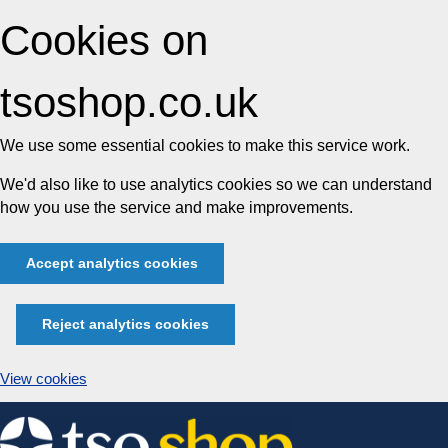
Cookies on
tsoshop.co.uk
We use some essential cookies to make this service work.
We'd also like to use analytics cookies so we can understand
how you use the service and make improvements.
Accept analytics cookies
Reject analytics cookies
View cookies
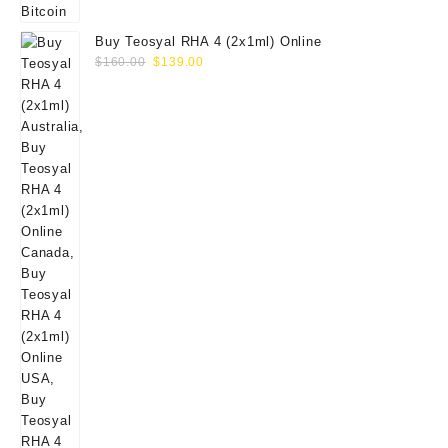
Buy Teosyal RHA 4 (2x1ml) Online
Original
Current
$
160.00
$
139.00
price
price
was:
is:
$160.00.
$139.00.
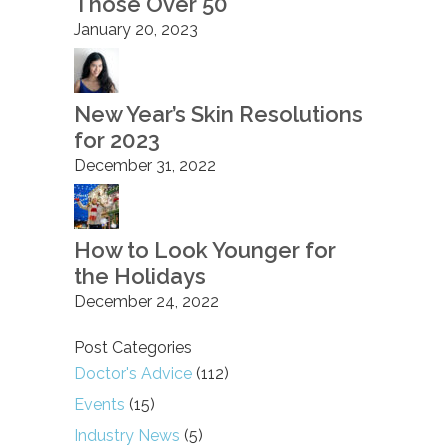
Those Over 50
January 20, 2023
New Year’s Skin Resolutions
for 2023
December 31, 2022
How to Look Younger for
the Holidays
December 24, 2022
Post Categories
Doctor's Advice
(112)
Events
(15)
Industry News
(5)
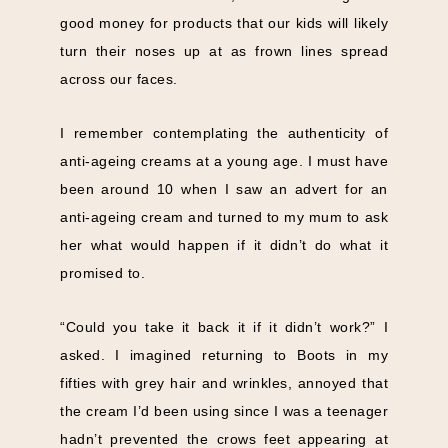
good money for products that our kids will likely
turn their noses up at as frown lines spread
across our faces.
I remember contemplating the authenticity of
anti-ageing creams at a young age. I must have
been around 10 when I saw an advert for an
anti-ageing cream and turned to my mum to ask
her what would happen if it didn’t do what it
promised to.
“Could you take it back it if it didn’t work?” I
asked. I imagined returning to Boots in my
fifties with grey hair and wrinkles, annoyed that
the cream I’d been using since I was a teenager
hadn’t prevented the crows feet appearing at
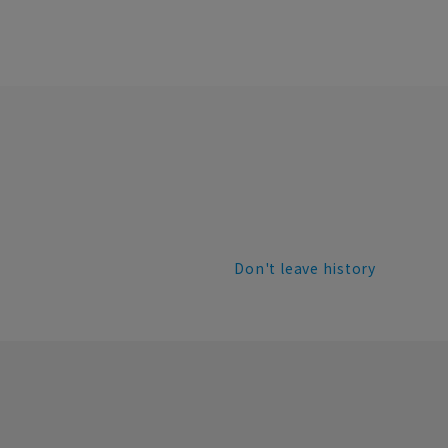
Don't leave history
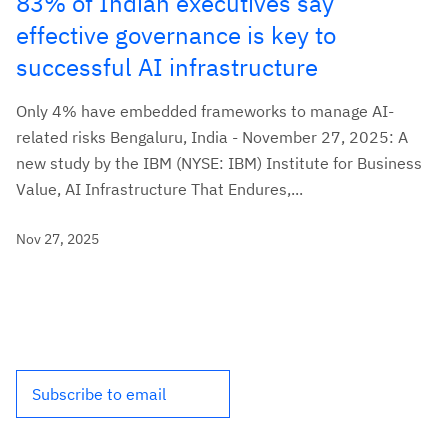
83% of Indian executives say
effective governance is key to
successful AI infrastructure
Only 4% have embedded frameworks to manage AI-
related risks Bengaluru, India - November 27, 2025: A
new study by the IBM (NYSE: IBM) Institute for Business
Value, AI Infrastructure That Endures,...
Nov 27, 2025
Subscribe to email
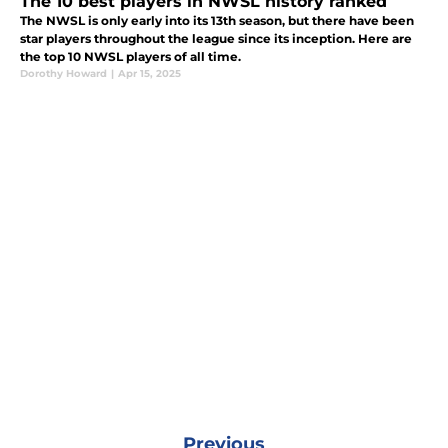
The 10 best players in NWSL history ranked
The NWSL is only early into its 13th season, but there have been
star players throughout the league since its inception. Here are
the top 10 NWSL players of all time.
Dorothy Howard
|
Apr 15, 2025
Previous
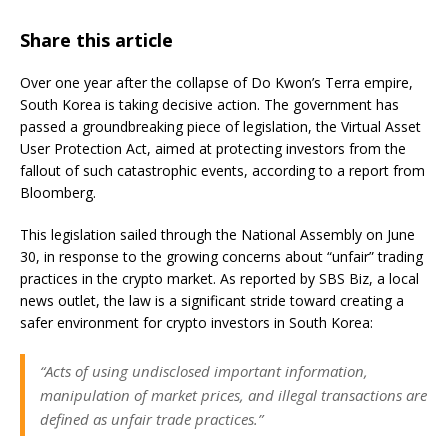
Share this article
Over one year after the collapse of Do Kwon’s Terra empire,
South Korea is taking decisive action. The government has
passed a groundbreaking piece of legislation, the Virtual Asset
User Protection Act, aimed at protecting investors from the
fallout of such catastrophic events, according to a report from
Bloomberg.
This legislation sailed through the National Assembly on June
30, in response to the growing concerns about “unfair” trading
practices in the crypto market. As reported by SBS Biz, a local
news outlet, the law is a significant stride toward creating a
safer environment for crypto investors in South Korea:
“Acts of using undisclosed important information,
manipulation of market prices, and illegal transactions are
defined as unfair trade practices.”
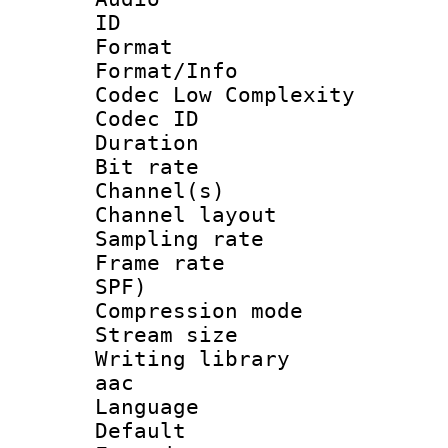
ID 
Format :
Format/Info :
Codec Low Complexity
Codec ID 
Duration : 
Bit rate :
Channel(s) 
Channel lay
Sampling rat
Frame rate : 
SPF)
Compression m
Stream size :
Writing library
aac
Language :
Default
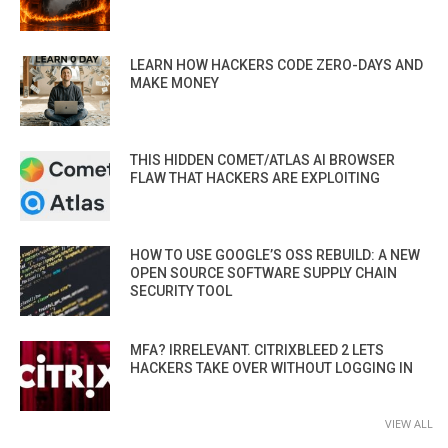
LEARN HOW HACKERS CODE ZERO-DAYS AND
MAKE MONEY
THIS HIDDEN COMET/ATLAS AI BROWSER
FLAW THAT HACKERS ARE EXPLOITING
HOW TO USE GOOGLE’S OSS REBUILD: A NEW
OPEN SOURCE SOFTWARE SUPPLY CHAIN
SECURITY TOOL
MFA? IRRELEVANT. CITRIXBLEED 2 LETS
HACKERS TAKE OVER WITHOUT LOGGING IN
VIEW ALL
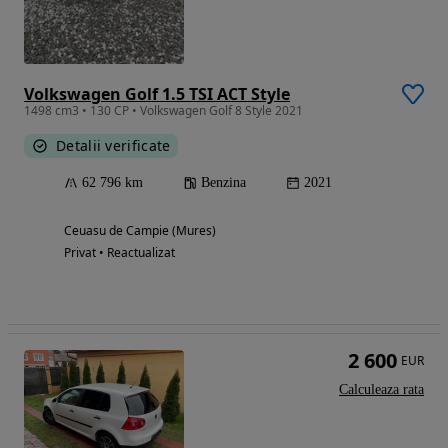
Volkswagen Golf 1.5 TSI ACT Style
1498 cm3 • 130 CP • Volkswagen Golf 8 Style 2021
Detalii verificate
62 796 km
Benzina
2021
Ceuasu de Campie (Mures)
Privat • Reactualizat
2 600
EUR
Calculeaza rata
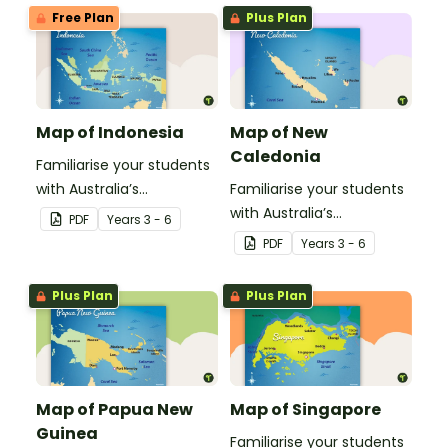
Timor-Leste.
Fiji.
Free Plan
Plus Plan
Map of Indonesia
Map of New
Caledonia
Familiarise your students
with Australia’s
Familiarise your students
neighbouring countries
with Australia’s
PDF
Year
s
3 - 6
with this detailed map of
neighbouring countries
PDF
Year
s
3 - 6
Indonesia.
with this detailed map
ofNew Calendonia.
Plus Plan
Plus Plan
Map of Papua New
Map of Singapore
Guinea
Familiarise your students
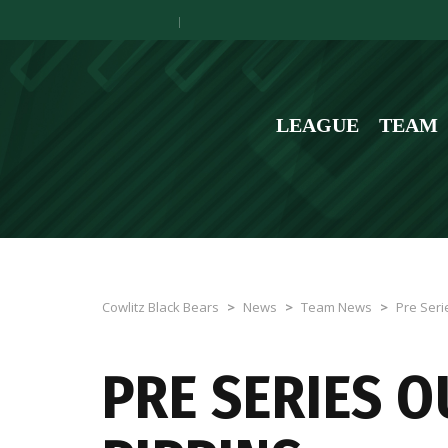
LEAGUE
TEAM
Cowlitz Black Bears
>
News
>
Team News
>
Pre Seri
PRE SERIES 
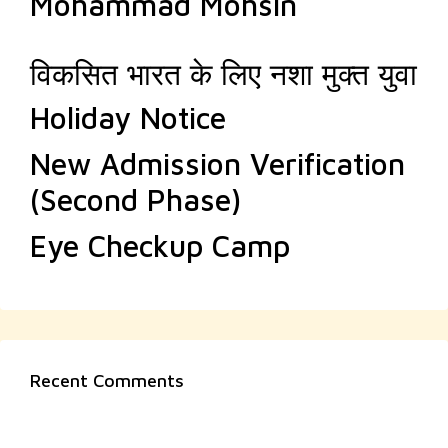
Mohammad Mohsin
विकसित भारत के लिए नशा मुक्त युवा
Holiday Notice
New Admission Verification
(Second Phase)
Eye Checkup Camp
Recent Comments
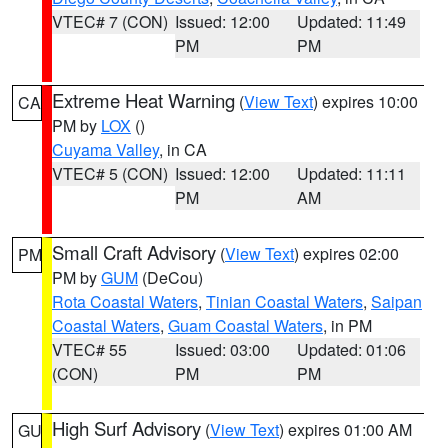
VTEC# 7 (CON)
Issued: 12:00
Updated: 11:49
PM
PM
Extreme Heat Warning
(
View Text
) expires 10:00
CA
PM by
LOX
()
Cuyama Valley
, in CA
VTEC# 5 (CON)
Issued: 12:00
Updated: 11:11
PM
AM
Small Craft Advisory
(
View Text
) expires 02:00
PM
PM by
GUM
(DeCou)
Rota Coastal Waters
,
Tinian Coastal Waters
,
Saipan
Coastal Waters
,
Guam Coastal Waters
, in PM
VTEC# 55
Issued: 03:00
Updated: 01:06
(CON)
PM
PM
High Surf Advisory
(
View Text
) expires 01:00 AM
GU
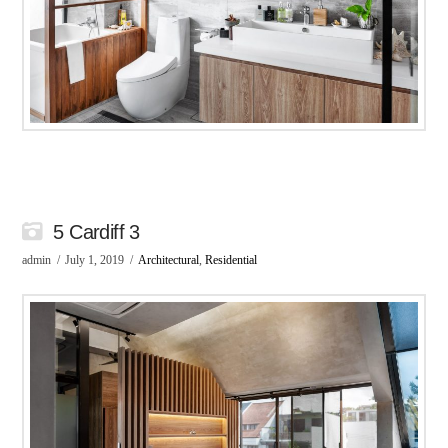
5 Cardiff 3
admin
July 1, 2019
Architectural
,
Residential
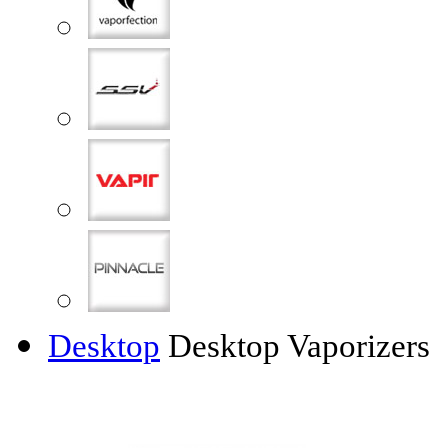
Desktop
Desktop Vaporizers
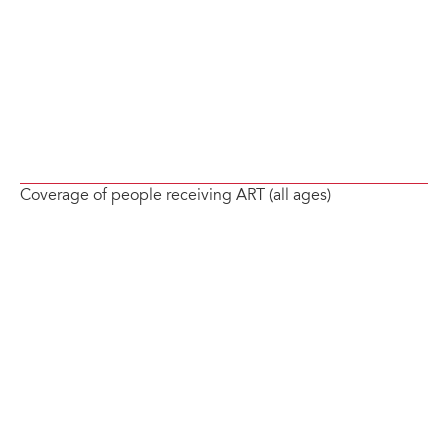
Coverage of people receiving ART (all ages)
● ● ● ● ● ● ●
Assignment:
Render the text read from all the rows above as a single numbered list, one line per item and one running count, with blank lines left out. Don't include the pictures in your answer.

Exercise result:
1. Cookies on
2. tsoshop.co.uk
3. We use some essential cookies to make this service work.
4. We'd also like to use analytics cookies so we can understand
5. how you use the service and make improvements.
6. Accept analytics cookies
7. Reject analytics cookies
8. View cookies
9. Buy Teosyal RHA 4 (2x1ml) Online
10. Original
11. Current
12. $
13. 160.00
14. $
15. 139.00
16. price
17. price
18. was:
19. is:
20. $160.00.
21. $139.00.
22. Those Over 50
23. January 20, 2023
24. New Year’s Skin Resolutions
25. for 2023
26. December 31, 2022
27. How to Look Younger for
28. the Holidays
29. December 24, 2022
30. Post Categories
31. Doctor's Advice
32. (112)
33. Events
34. (15)
35. Industry News
36. (5)
37. good money for products that our kids will likely
38. turn their noses up at as frown lines spread
39. across our faces.
40. I remember contemplating the authenticity of
41. anti-ageing creams at a young age. I must have
42. been around 10 when I saw an advert for an
43. anti-ageing cream and turned to my mum to ask
44. her what would happen if it didn’t do what it
45. promised to.
46. “Could you take it back it if it didn’t work?” I
47. asked. I imagined returning to Boots in my
48. fifties with grey hair and wrinkles, annoyed that
49. the cream I’d been using since I was a teenager
50. hadn’t prevented the crows feet appearing at
51. Don't leave history
52. 83% of Indian executives say
53. effective governance is key to
54. successful AI infrastructure
55. Only 4% have embedded frameworks to manage AI-
56. related risks Bengaluru, India - November 27, 2025: A
57. new study by the IBM (NYSE: IBM) Institute for Business
58. Value, AI Infrastructure That Endures,...
59. Nov 27, 2025
60. Subscribe to email
61. The 10 best players in NWSL history ranked
62. The NWSL is only early into its 13th season, but there have been
63. star players throughout the league since its inception. Here are
64. the top 10 NWSL players of all time.
65. Dorothy Howard
66. |
67. Apr 15, 2025
68. Previous
69. Share this article
70. Over one year after the collapse of Do Kwon’s Terra empire,
71. South Korea is taking decisive action. The government has
72. passed a groundbreaking piece of legislation, the Virtual Asset
73. User Protection Act, aimed at protecting investors from the
74. fallout of such catastrophic events, according to a report from
75. Bloomberg.
76. This legislation sailed through the National Assembly on June
77. 30, in response to the growing concerns about “unfair” trading
78. practices in the crypto market. As reported by SBS Biz, a local
79. news outlet, the law is a significant stride toward creating a
80. safer environment for crypto investors in South Korea:
81. “Acts of using undisclosed important information,
82. manipulation of market prices, and illegal transactions are
83. defined as unfair trade practices.”
84. ID 
85. Format :
86. Format/Info :
87. Codec Low Complexity
88. Codec ID 
89. Duration : 
90. Bit rate :
91. Channel(s) 
92. Channel lay
93. Sampling rat
94. Frame rate : 
95. SPF)
96. Compression m
97. Stream size :
98. Writing library
99. aac
100. Language :
101. Default
102. LEARN HOW HACKERS CODE ZERO-DAYS AND
103. MAKE MONEY
104. THIS HIDDEN COMET/ATLAS AI BROWSER
105. FLAW THAT HACKERS ARE EXPLOITING
106. HOW TO USE GOOGLE’S OSS REBUILD: A NEW
107. OPEN SOURCE SOFTWARE SUPPLY CHAIN
108. SECURITY TOOL
109. MFA? IRRELEVANT. CITRIXBLEED 2 LETS
110. HACKERS TAKE OVER WITHOUT LOGGING IN
111. VIEW ALL
112. Volkswagen Golf 1.5 TSI ACT Style
113. 1498 cm3 • 130 CP • Volkswagen Golf 8 Style 2021
114. Detalii verificate
115. 62 796 km
116. Benzina
117. 2021
118. Ceuasu de Campie (Mures)
119. Privat • Reactualizat
120. 2 600
121. EUR
122. Calculeaza rata
123. Timor-Leste.
124. Fiji.
125. Free Plan
126. Plus Plan
127. Map of Indonesia
128. Map of New
129. Caledonia
130. Familiarise your students
131. with Australia’s
132. Familiarise your students
133. neighbouring countries
134. with Australia’s
135. PDF
136. Year
137. s
138. 3 - 6
139. with this detailed map of
140. neighbouring countries
141. PDF
142. Year
143. s
144. 3 - 6
145. Indonesia.
146. with this detailed map
147. ofNew Calendonia.
148. Plus Plan
149. Plus Plan
150. Map of Papua New
151. Map of Singapore
152. Guinea
153. Familiarise your students
154. LEAGUE
155. TEAM
156. Cowlitz Black Bears
157. >
158. News
159. >
160. Team News
161. >
162. Pre Seri
163. PRE SERIES 
164. Mohammad Mohsin
165. विकसित भारत के लिए नशा मुक्त युवा
166. Holiday Notice
167. New Admission Verification
168. (Second Phase)
169. Eye Checkup Camp
170. Recent Comments
171. VTEC# 7 (CON)
172. Issued: 12:00
173. Updated: 11:49
174. PM
175. PM
176. Extreme Heat Warning
177. (
178. View Text
179. ) expires 10:00
180. CA
181. PM by
182. LOX
183. ()
184. Cuyama Valley
185. , in CA
186. VTEC# 5 (CON)
187. Issued: 12:00
188. Updated: 11:11
189. PM
190. AM
191. Small Craft Advisory
192. (
193. View Text
194. ) expires 02:00
195. PM
196. PM by
197. GUM
198. (DeCou)
199. Rota Coastal Waters
200. ,
201. Tinian Coastal Waters
202. ,
203. Saipan
204. Coastal Waters
205. ,
206. Guam Coastal Waters
207. , in PM
208. VTEC# 55
209. Issued: 03:00
210. Updated: 01:06
211. (CON)
212. PM
213. PM
214. High Surf Advisory
215. (
216. View Text
217. ) expires 01:00 AM
218. GU
219. 5 Cardiff 3
220. admin
221. July 1, 2019
222. Architectural
223. ,
224. Residential
225. Desktop
226. Desktop Vaporizers
227. Coverage of people receiving ART (all ages)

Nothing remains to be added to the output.